Commanding his first war, the four-star infantryman decided on a strategy to eject Iraqi forces and liberate Kuwait that showcased air power — the precision weapons and strike jets that had been developed (but had gone mostly unused) in the preceding 20 years.
When Operation Desert Storm kicked off on the night of Jan. 17, 1991, he watched in a command post in Riyadh, Saudi Arabia, — and the world witnessed explosions in Baghdad delivered by laser- and computer-guided bombs and missiles.
A new era in strategic bombing had begun, and Air Force fighter pilots suddenly had a favorite general, albeit an Army one.
“Gen. Norm Schwarzkopf was a brilliant strategist and demonstrated this by the use of airpower using the newly introduced precision weapons and stealth technology that many of his Army contemporaries did not fully appreciate,” retired Air ForceLt. Gen. Thomas McInerney, who flew scores of fighter missions in Vietnam, told The Washington Times.
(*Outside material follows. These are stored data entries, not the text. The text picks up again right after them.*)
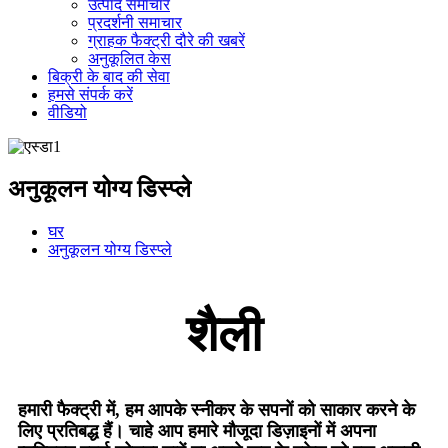
उत्पाद समाचार
प्रदर्शनी समाचार
ग्राहक फैक्ट्री दौरे की खबरें
अनुकूलित केस
बिक्री के बाद की सेवा
हमसे संपर्क करें
वीडियो
अनुकूलन योग्य डिस्प्ले
घर
अनुकूलन योग्य डिस्प्ले
शैली
हमारी फैक्ट्री में, हम आपके स्नीकर के सपनों को साकार करने के
लिए प्रतिबद्ध हैं। चाहे आप हमारे मौजूदा डिज़ाइनों में अपना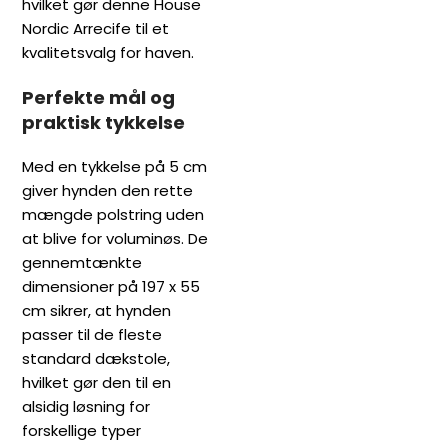
hvilket gør denne House
Nordic Arrecife til et
kvalitetsvalg for haven.
Perfekte mål og
praktisk tykkelse
Med en tykkelse på 5 cm
giver hynden den rette
mængde polstring uden
at blive for voluminøs. De
gennemtænkte
dimensioner på 197 x 55
cm sikrer, at hynden
passer til de fleste
standard dækstole,
hvilket gør den til en
alsidig løsning for
forskellige typer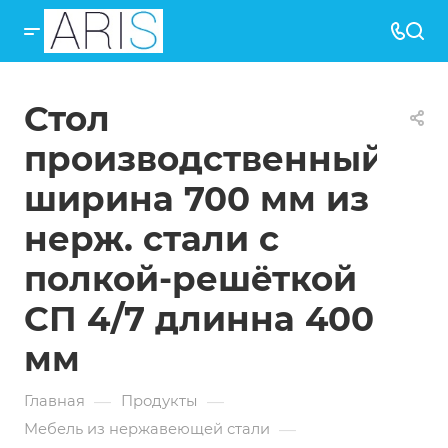
Стол
производственный
ширина 700 мм из
нерж. стали с
полкой-решёткой
СП 4/7 длинна 400
мм
—
—
Главная
Продукты
—
Мебель из нержавеющей стали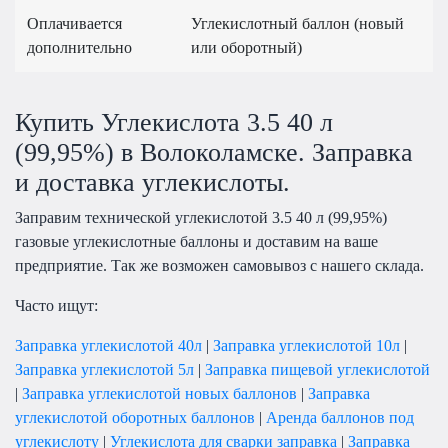
Оплачивается
Углекислотный баллон (новый
дополнительно
или оборотный)
Купить Углекислота 3.5 40 л
(99,95%) в Волоколамске. Заправка
и доставка углекислоты.
Заправим технической углекислотой 3.5 40 л (99,95%)
газовые углекислотные баллоны и доставим на ваше
предприятие. Так же возможен самовывоз с нашего склада.
Часто ищут:
Заправка углекислотой 40л
|
Заправка углекислотой 10л
|
Заправка углекислотой 5л
|
Заправка пищевой углекислотой
|
Заправка углекислотой новых баллонов
|
Заправка
углекислотой оборотных баллонов
|
Аренда баллонов под
углекислоту
|
Углекислота для сварки заправка
|
Заправка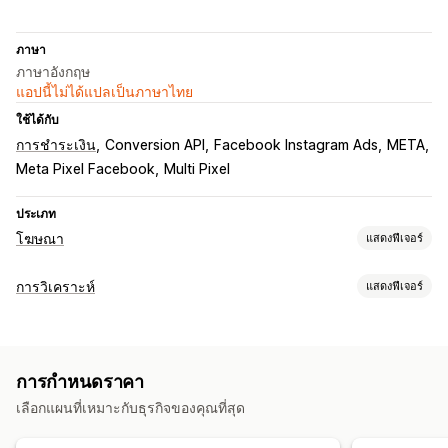
ภาษา
ภาษาอังกฤษ
แอปนี้ไม่ได้แปลเป็นภาษาไทย
ใช้ได้กับ
การชำระเงิน
Conversion API
Facebook Instagram Ads
META
Meta Pixel Facebook
Multi Pixel
ประเภท
โฆษณา
แสดงฟีเจอร์
การกำหนดเป้าหมาย
การวิเคราะห์
แสดงฟีเจอร์
เซกเมนต์กลุ่มเป้าหมาย
กลุ่มเป้าหมายที่คล้ายกัน
พฤติกรรมของลูกค้า
กลุ่มเป้าหมายที่กำหนดเอง
ข้อมูลประชากร
ตามเหตุการณ์
การติดตามแบบเรียลไทม์
การติดตามกิจกรรม
ตามสถานที่
พฤติกรรม
การกำหนดเป้าหมายซ้ำ
การกำหนดราคา
การติดตามเหตุการณ์
ยอดเข้าชมหน้าเว็บ
การจัดการแคมเปญ
เลือกแผนที่เหมาะกับธุรกิจของคุณที่สุด
การตลาดและการขาย
การเพิ่มประสิทธิภาพราคาเสนอ
โซเชียลมีเดีย
การจัดการพิกเซล
การระบุแหล่งที่มาทางการตลาด
ROAS
การติดตามการซื้อ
“It saved many American lives. His 42-day air campaign shaped the ground campaign such that our ground forces only engaged in a 100-hour ground campaign and defeated the Iraqi’s decisively. I rank him with Gen. [Dwight D.] Eisenhower at Normandy. No other Army general has duplicated such a fete in such a brief ground campaign.”
The “Stormin’ Norman Show” featured a bear of a man standing before cameras, videotape at the ready, to show the world how he was taking down Iraq’s political and military structure building by building, tank by tank.
He took special delight in one video — an Iraqi vehicle clearing a bridge just as a missile destroyed it.
“Keep your eye on the cross-hairs,” he told reporters at a January briefing. “I’m now going to show you a picture of the luckiest man in Iraq, right through the cross-hairs, and now in his rearview mirror.”
“Saddam Hussein has lied to them,” Gen. Schwarzkopf said. “He told them that Tel Aviv was a crematorium. We all know that is not true. To date, he has told him that he has shot down 170 American and coalition aircraft.
Everybody knows that that is not true. He has announced that he was going to do all sorts of other wonderful things. With regard to Saddam Hussein saying that he has met the best that the coalition has to offer, I would only say that the best is yet to come.”
Michael O’Hanlon, a military analyst at the Brookings Institution, said the general’s televised briefings help to instill confidence.
“His personality on television was useful. It was a positive, bullish, optimistic way of looking at the conflict, which I think the country benefited from since there was a fair amount of concern about how that war would go,” Mr. O’Hanlon told The Times. “It is easy to forget now. There were a lot of predictions of chemical weapons usage, of trench lines like World War I, of a lot of casualties. I think it was good for the country to have a more optimistic take on things from an optimistic person.”